Le Srimad-Bhagavatam (1.5.17) enseigne:
Ainsi que l'affirme la Bhagavad-gita (VI.41): sucinam srimatam gehe yoga-bhrasto bhijayate -celui qui dévie de la voie du bhakti-yoga se voit à nouveau offrir l'opulence des devas; après avoir joui de ces avantages matériels, il obtient la possibilité de renaître dans une noble famille de purs brahmanas ou dans une famille aisée, où il aura l'occasion de raviver sa conscience de Krsna. C'est exactement ce qui se produisit dans le cas de Priyavrata- qui constitue un exemple des plus glorieux de cette vérité.
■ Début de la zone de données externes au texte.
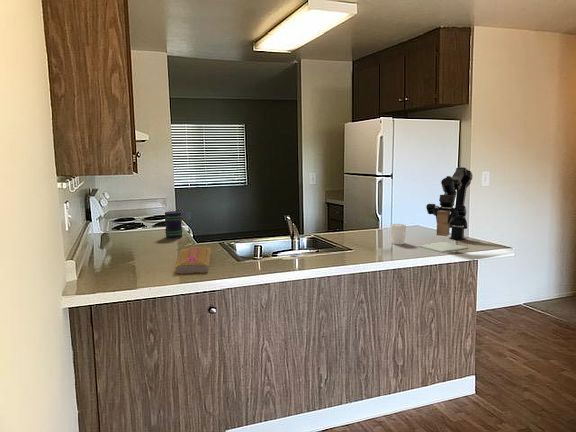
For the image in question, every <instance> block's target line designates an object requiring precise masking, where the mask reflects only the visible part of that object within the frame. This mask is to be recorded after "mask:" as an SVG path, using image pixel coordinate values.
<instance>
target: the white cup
mask: <svg viewBox="0 0 576 432" xmlns="http://www.w3.org/2000/svg"><path fill="white" fill-rule="evenodd" d="M406 229H407V225H406V224H403V223H392V224H390V238H391V241H390V242H391V244H392V245H404V244H405V240H406V231H407V230H406Z"/></svg>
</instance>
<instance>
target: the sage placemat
mask: <svg viewBox="0 0 576 432" xmlns="http://www.w3.org/2000/svg"><path fill="white" fill-rule="evenodd" d="M418 247H419V248H423V249H426V250H430V251H435V252H439V253H447V252H451V251H452V252H453V251H458V250H465V249H469V247H468V246H466V245H465V246H463V245H459V244H454V243H452V242H451V243H450V242H446V241H439V242H434V243H432V242H431V243H427V244H418Z"/></svg>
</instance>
Avec le temps, il ne voulut plus de ses richesses matérielles, de son royaume, de sa femme et de ses fils; il en vint plutôt à vouloir renoncer à tout cela. Par suite, après avoir décrit la grandeur matérielle de Maharaja Priyavrata, Sukadeva Gosvami souligne dans ce verset sa tendance au renoncement. Les mots devarsi-carananusayana indiquent que Maharaja Priyavrata, qui s'était entièrement abandonné au grand sage Devarsi Narada, observait strictement, sous sa direction, toutes les pratiques de dévotion, de même que les principes régulateurs. En ce qui concerne la stricte adhésion aux principes régulateurs, Srila Visvanatha Cakravarti Thakura remarque: dandavat-pranamas tan anupatitah -en offrant sans hésitation son hommage (dandavat) à son maître spirituel et en observant rigoureusement ses instructions, le disciple progresse à coup sûr. Or Maharaja Priyavrata se conformait sans faillir à ces principes. Tant qu'on se trouve dans l'univers matériel, on doit subir l'influence des trois gunas (guna-visarga). Il ne faut pas croire que Maharaja Priyavrata se trouvait à l'abri de toute influence matérielle du fait qu'il jouissait de tous les biens de ce monde. En cet univers matériel, le plus riche comme le plus pauvre subissent le joug de la matière, car la richesse comme la pauvreté sont des créations des gunas. Comme l'enseigne la Bhagavad-gita (III.27): prakrteh kriyamanani gunaih karmani sarvasah -selon les gunas qui nous influencent, la nature matérielle nous accorde de jouir de ce monde dans des conditions plus ou moins favorables.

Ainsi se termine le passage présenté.